(Extracted data entries)
=== Section Start ===

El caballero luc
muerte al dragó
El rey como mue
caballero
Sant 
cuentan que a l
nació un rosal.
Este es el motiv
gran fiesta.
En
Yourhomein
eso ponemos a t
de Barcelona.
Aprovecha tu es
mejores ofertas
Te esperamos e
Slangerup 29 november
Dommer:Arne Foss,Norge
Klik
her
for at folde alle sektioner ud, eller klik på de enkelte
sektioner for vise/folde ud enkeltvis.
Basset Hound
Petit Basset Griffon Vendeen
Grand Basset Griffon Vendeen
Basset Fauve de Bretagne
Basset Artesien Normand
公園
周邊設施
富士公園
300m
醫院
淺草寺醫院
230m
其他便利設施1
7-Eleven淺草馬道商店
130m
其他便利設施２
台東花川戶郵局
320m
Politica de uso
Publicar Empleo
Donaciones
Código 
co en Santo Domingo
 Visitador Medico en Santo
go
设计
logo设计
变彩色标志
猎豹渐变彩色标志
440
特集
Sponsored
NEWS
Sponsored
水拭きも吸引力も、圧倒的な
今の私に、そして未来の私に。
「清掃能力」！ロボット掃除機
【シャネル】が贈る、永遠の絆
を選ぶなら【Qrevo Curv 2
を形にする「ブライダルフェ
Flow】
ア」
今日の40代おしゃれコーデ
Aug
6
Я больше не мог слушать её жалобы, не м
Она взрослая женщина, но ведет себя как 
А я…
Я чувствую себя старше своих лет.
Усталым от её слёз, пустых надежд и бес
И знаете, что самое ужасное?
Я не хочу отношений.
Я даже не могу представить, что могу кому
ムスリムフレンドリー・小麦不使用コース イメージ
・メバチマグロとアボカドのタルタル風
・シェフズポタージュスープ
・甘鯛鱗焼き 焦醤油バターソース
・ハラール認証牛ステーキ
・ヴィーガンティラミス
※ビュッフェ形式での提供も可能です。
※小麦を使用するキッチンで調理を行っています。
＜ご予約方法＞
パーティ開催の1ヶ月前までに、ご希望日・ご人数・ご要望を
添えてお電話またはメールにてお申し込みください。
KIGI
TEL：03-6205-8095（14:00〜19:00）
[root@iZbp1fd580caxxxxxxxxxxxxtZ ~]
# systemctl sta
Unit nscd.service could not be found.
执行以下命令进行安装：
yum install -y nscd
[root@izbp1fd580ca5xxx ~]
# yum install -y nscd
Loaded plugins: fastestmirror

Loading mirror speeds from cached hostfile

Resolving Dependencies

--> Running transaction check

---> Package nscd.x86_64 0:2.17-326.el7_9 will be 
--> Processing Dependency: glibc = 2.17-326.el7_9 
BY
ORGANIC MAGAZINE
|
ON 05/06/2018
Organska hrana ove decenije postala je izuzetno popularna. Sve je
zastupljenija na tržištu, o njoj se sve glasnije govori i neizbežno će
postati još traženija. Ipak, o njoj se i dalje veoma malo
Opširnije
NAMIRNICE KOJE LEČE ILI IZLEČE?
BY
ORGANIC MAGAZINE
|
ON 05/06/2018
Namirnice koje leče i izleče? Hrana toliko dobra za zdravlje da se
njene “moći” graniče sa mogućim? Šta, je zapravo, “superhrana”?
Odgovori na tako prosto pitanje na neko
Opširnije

=== Section End ===

Reproduce every line of the listing above word for word, keeping each line break and character unchanged.

§ TASK SOLUTION:
El caballero luc
muerte al dragó
El rey como mue
caballero
Sant 
cuentan que a l
nació un rosal.
Este es el motiv
gran fiesta.
En
Yourhomein
eso ponemos a t
de Barcelona.
Aprovecha tu es
mejores ofertas
Te esperamos e
Slangerup 29 november
Dommer:Arne Foss,Norge
Klik
her
for at folde alle sektioner ud, eller klik på de enkelte
sektioner for vise/folde ud enkeltvis.
Basset Hound
Petit Basset Griffon Vendeen
Grand Basset Griffon Vendeen
Basset Fauve de Bretagne
Basset Artesien Normand
公園
周邊設施
富士公園
300m
醫院
淺草寺醫院
230m
其他便利設施1
7-Eleven淺草馬道商店
130m
其他便利設施２
台東花川戶郵局
320m
Politica de uso
Publicar Empleo
Donaciones
Código 
co en Santo Domingo
 Visitador Medico en Santo
go
设计
logo设计
变彩色标志
猎豹渐变彩色标志
440
特集
Sponsored
NEWS
Sponsored
水拭きも吸引力も、圧倒的な
今の私に、そして未来の私に。
「清掃能力」！ロボット掃除機
【シャネル】が贈る、永遠の絆
を選ぶなら【Qrevo Curv 2
を形にする「ブライダルフェ
Flow】
ア」
今日の40代おしゃれコーデ
Aug
6
Я больше не мог слушать её жалобы, не м
Она взрослая женщина, но ведет себя как 
А я…
Я чувствую себя старше своих лет.
Усталым от её слёз, пустых надежд и бес
И знаете, что самое ужасное?
Я не хочу отношений.
Я даже не могу представить, что могу кому
ムスリムフレンドリー・小麦不使用コース イメージ
・メバチマグロとアボカドのタルタル風
・シェフズポタージュスープ
・甘鯛鱗焼き 焦醤油バターソース
・ハラール認証牛ステーキ
・ヴィーガンティラミス
※ビュッフェ形式での提供も可能です。
※小麦を使用するキッチンで調理を行っています。
＜ご予約方法＞
パーティ開催の1ヶ月前までに、ご希望日・ご人数・ご要望を
添えてお電話またはメールにてお申し込みください。
KIGI
TEL：03-6205-8095（14:00〜19:00）
[root@iZbp1fd580caxxxxxxxxxxxxtZ ~]
# systemctl sta
Unit nscd.service could not be found.
执行以下命令进行安装：
yum install -y nscd
[root@izbp1fd580ca5xxx ~]
# yum install -y nscd
Loaded plugins: fastestmirror

Loading mirror speeds from cached hostfile

Resolving Dependencies

--> Running transaction check

---> Package nscd.x86_64 0:2.17-326.el7_9 will be 
--> Processing Dependency: glibc = 2.17-326.el7_9 
BY
ORGANIC MAGAZINE
|
ON 05/06/2018
Organska hrana ove decenije postala je izuzetno popularna. Sve je
zastupljenija na tržištu, o njoj se sve glasnije govori i neizbežno će
postati još traženija. Ipak, o njoj se i dalje veoma malo
Opširnije
NAMIRNICE KOJE LEČE ILI IZLEČE?
BY
ORGANIC MAGAZINE
|
ON 05/06/2018
Namirnice koje leče i izleče? Hrana toliko dobra za zdravlje da se
njene “moći” graniče sa mogućim? Šta, je zapravo, “superhrana”?
Odgovori na tako prosto pitanje na neko
Opširnije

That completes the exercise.